→ How to complete this task: Repeat the data word for word, excluding every picture.

→ The records:
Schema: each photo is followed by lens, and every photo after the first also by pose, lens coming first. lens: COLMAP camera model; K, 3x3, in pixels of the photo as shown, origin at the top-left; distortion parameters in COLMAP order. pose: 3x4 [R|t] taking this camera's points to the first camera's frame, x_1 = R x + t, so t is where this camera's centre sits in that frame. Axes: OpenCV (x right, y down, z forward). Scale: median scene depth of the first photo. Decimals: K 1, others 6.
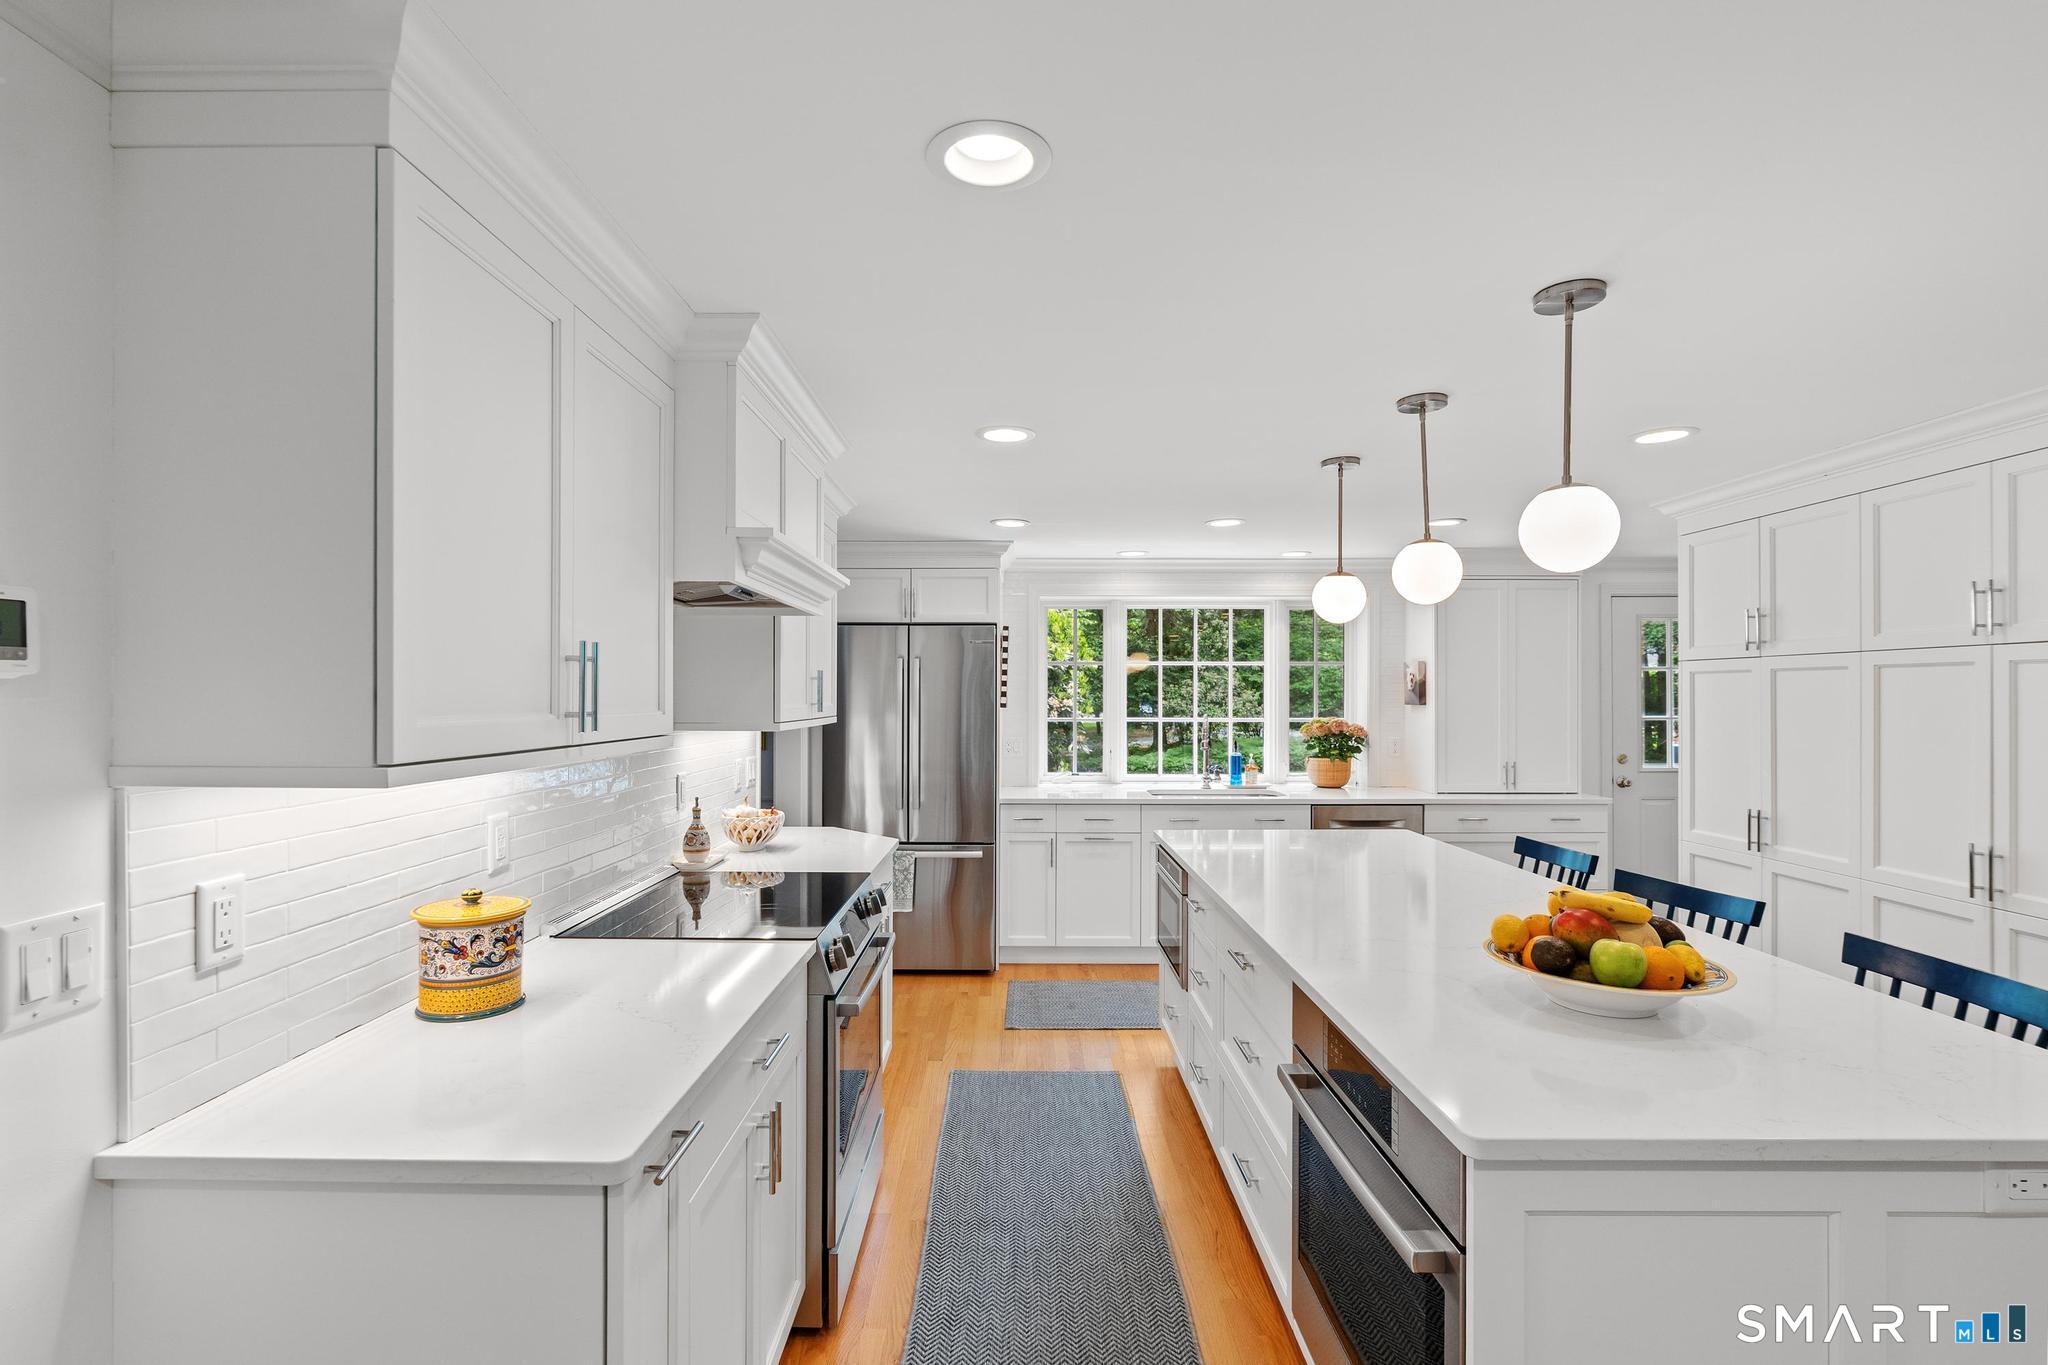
lens RADIAL K [[928.0, 0, 1014.7], [0, 928.0, 688.8], [0, 0, 1]] dist [-0.007300, 0.000058]
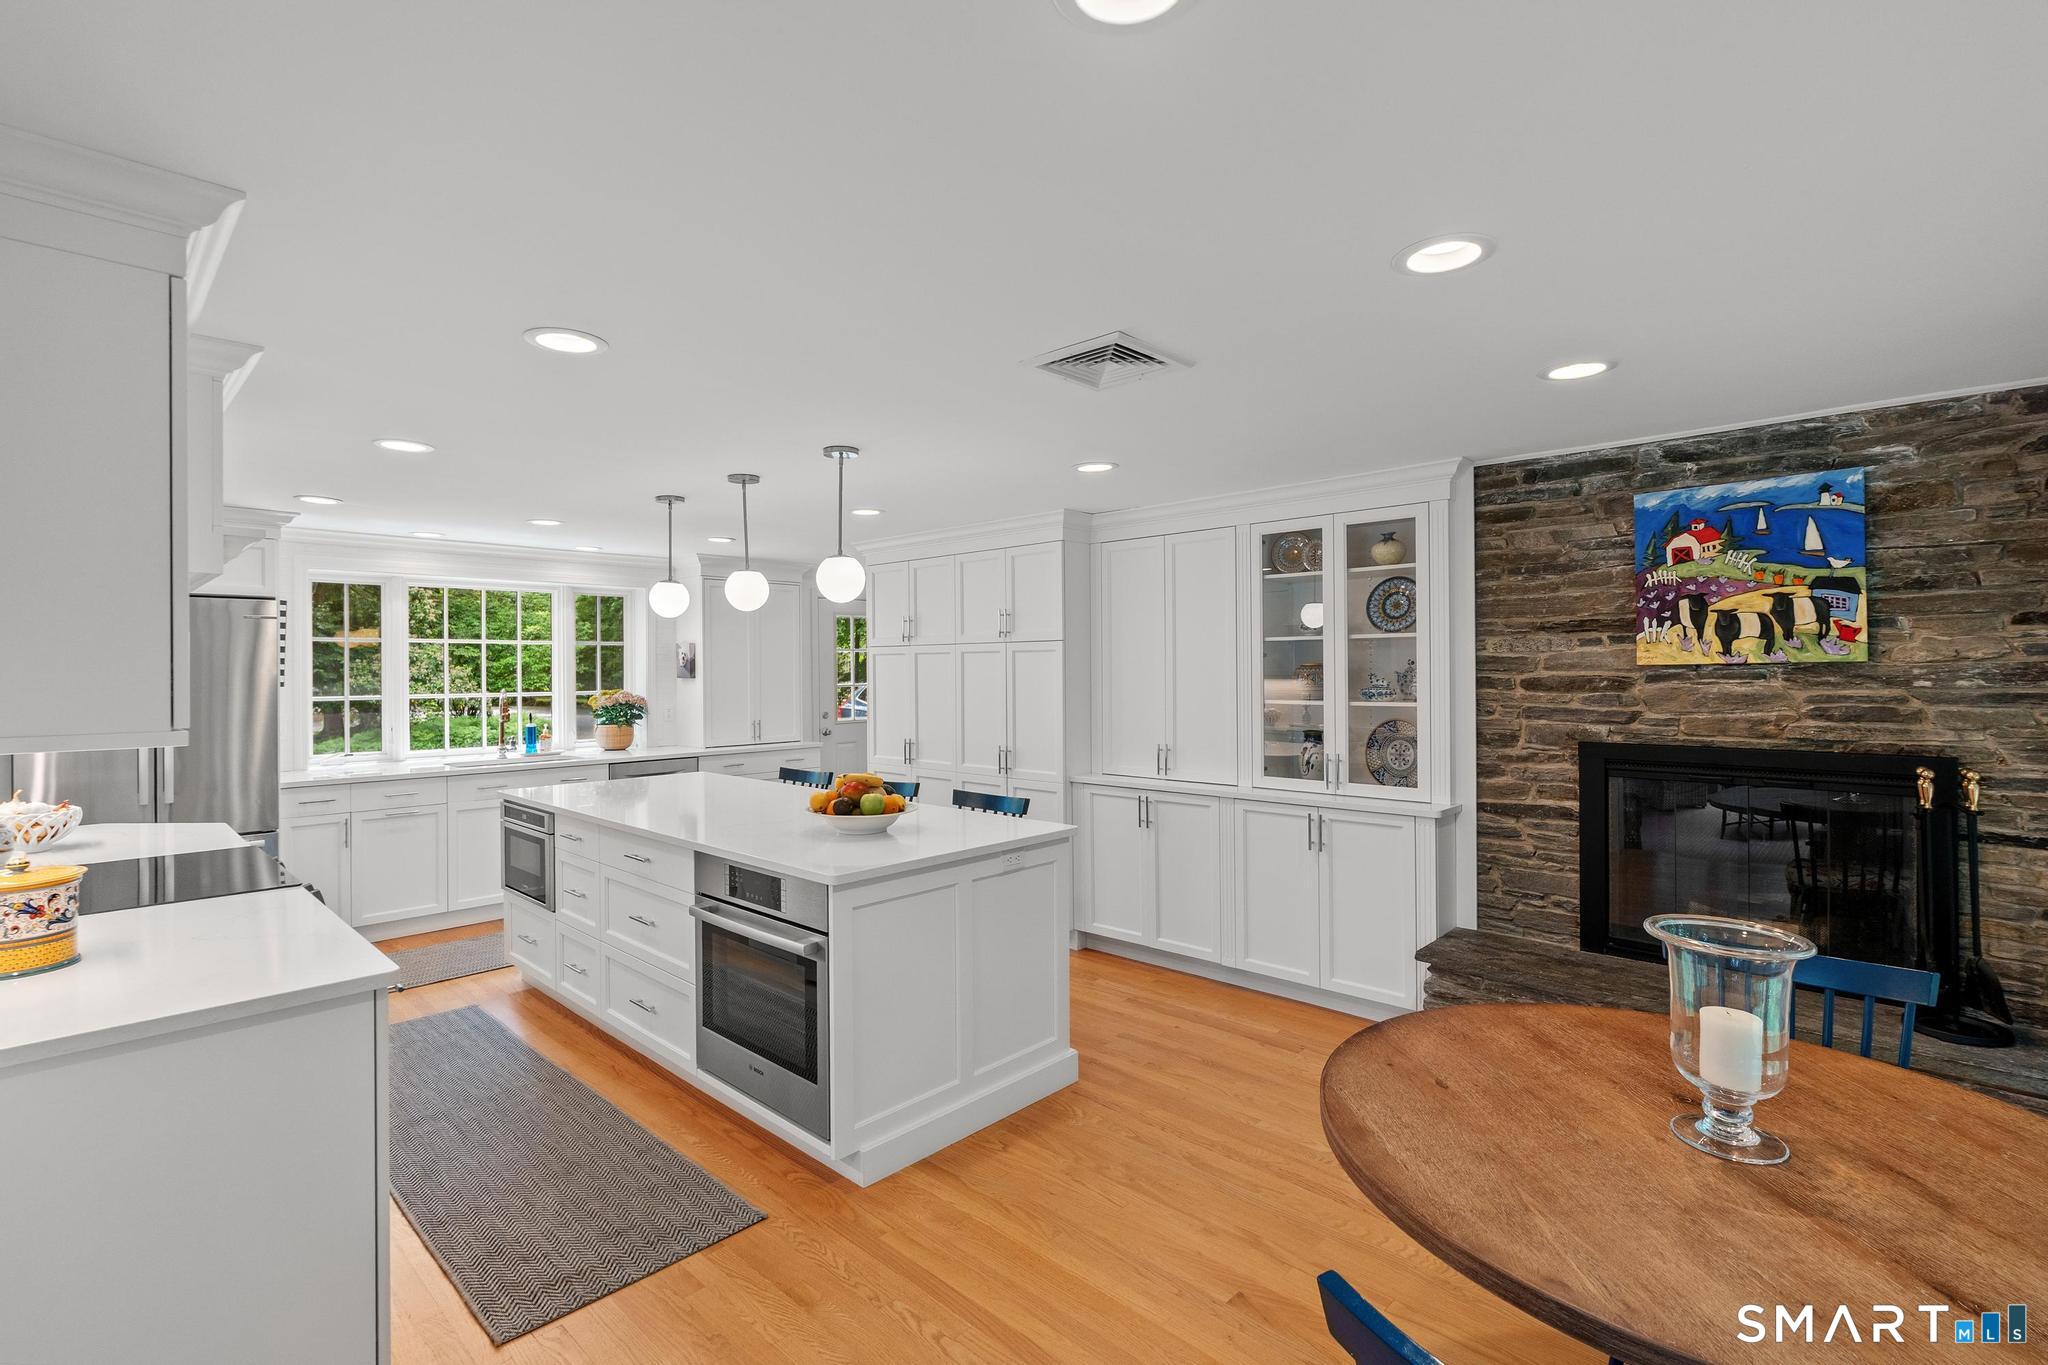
lens RADIAL K [[928.0, 0, 1014.7], [0, 928.0, 688.8], [0, 0, 1]] dist [-0.007300, 0.000058]
pose [[0.685926, -0.021630, 0.727349, -0.242396], [0.001586, 0.999600, 0.028231, -0.003986], [-0.727669, -0.018211, 0.685686, -0.244040]]
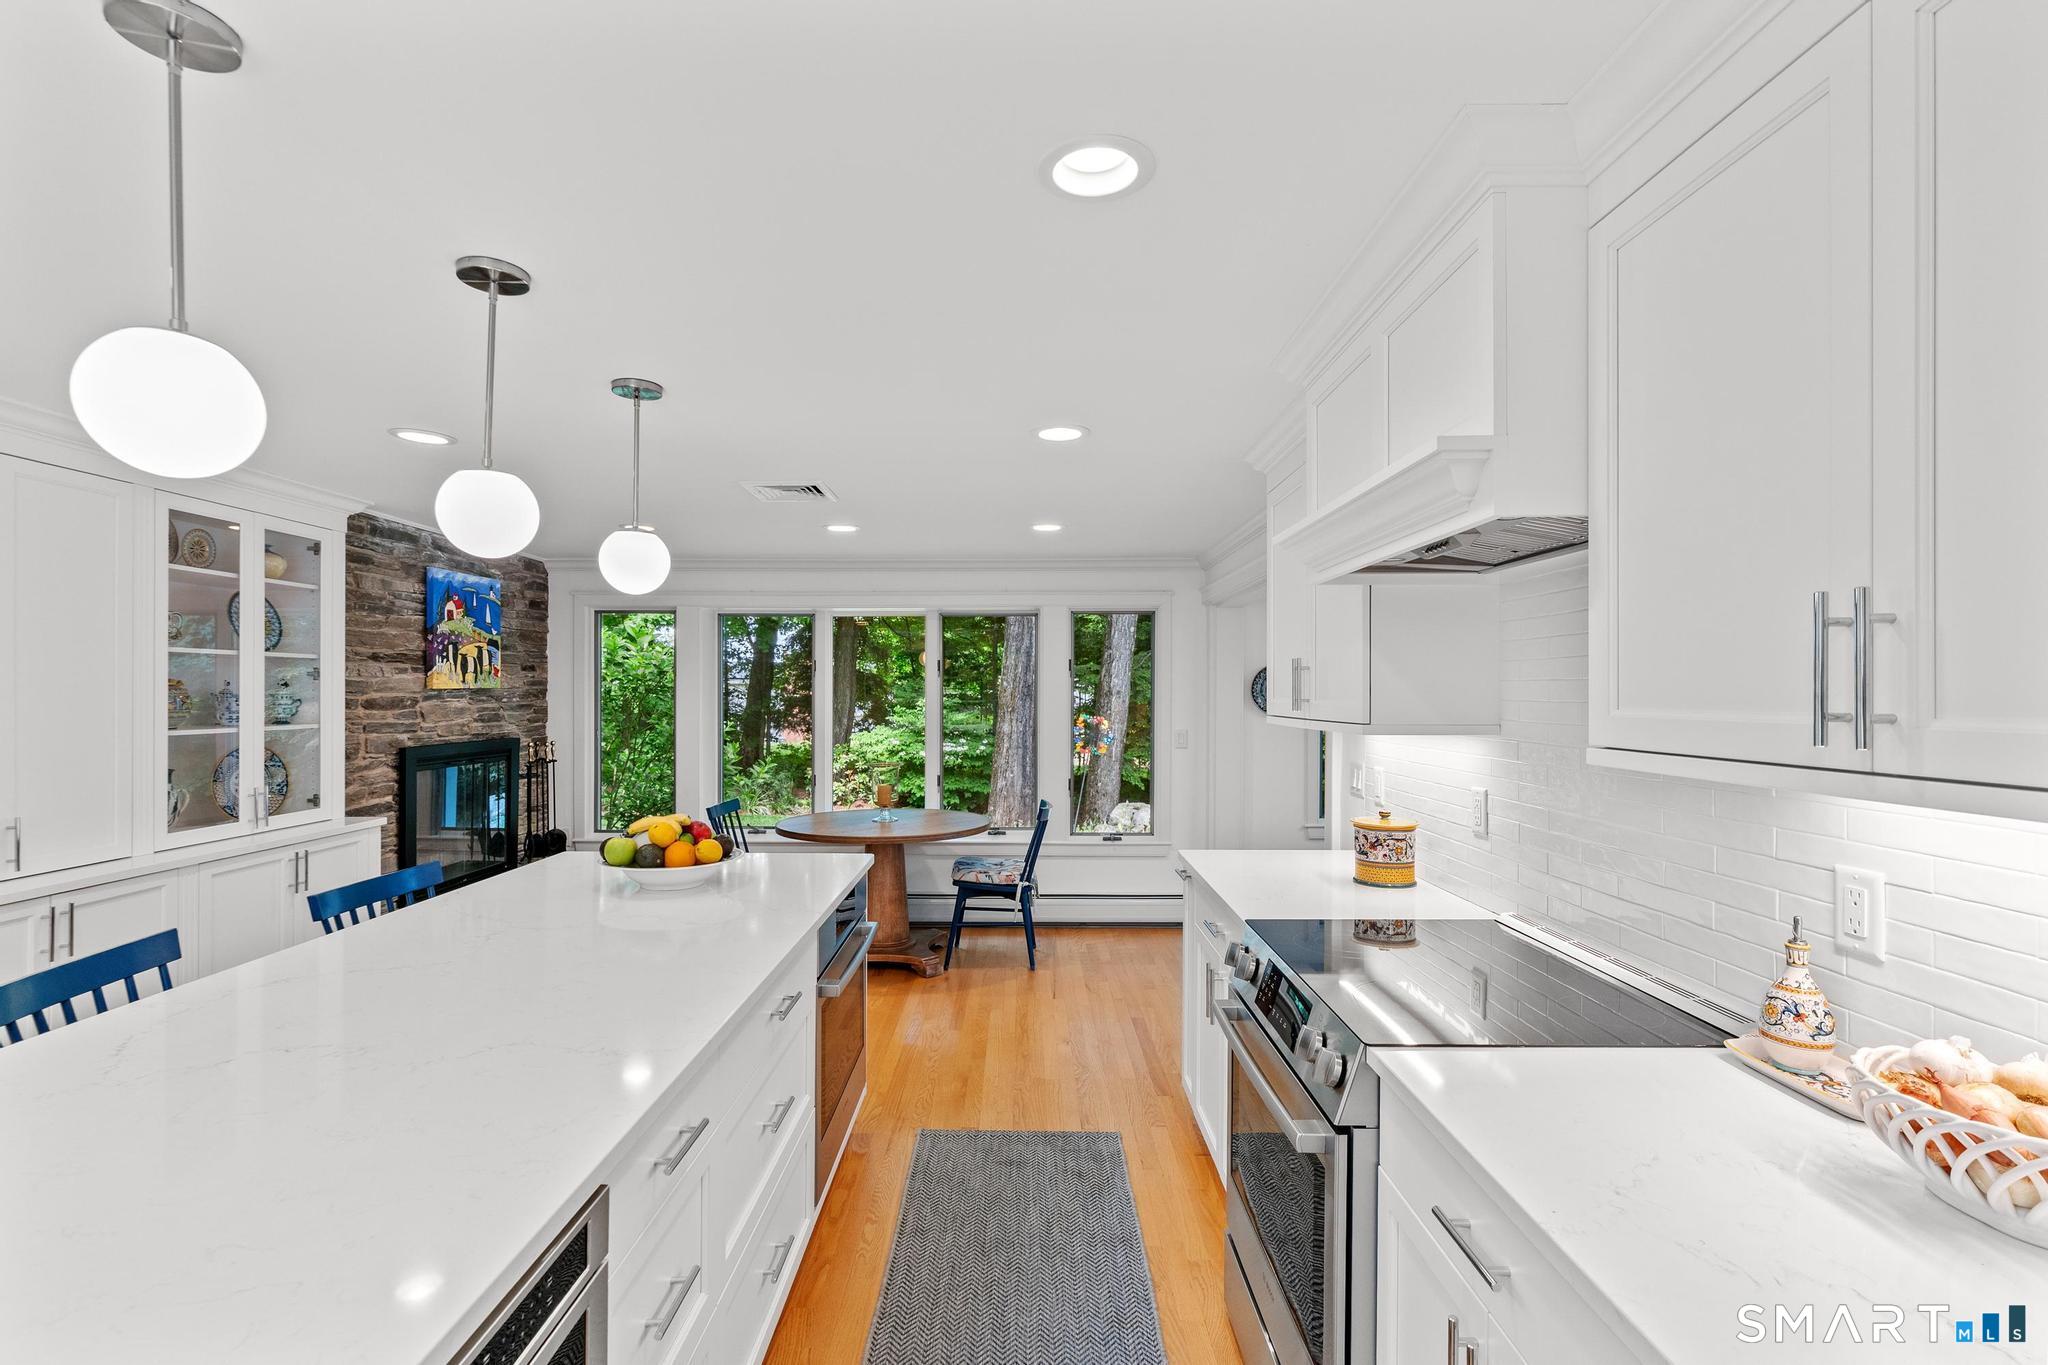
lens RADIAL K [[920.4, 0, 1002.6], [0, 920.4, 695.4], [0, 0, 1]] dist [-0.004815, -0.000051]
pose [[-0.999803, -0.003784, 0.019501, 0.074384], [-0.003894, 0.999977, -0.005603, 0.015220], [-0.019480, -0.005678, -0.999794, 1.425199]]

→ Output for this task:
Schema: each photo is followed by lens, and every photo after the first also by pose, lens coming first. lens: COLMAP camera model; K, 3x3, in pixels of the photo as shown, origin at the top-left; distortion parameters in COLMAP order. pose: 3x4 [R|t] taking this camera's points to the first camera's frame, x_1 = R x + t, so t is where this camera's centre sits in that frame. Axes: OpenCV (x right, y down, z forward). Scale: median scene depth of the first photo. Decimals: K 1, others 6.
lens RADIAL K [[928.0, 0, 1014.7], [0, 928.0, 688.8], [0, 0, 1]] dist [-0.007300, 0.000058]
lens RADIAL K [[928.0, 0, 1014.7], [0, 928.0, 688.8], [0, 0, 1]] dist [-0.007300, 0.000058]
pose [[0.685926, -0.021630, 0.727349, -0.242396], [0.001586, 0.999600, 0.028231, -0.003986], [-0.727669, -0.018211, 0.685686, -0.244040]]
lens RADIAL K [[920.4, 0, 1002.6], [0, 920.4, 695.4], [0, 0, 1]] dist [-0.004815, -0.000051]
pose [[-0.999803, -0.003784, 0.019501, 0.074384], [-0.003894, 0.999977, -0.005603, 0.015220], [-0.019480, -0.005678, -0.999794, 1.425199]]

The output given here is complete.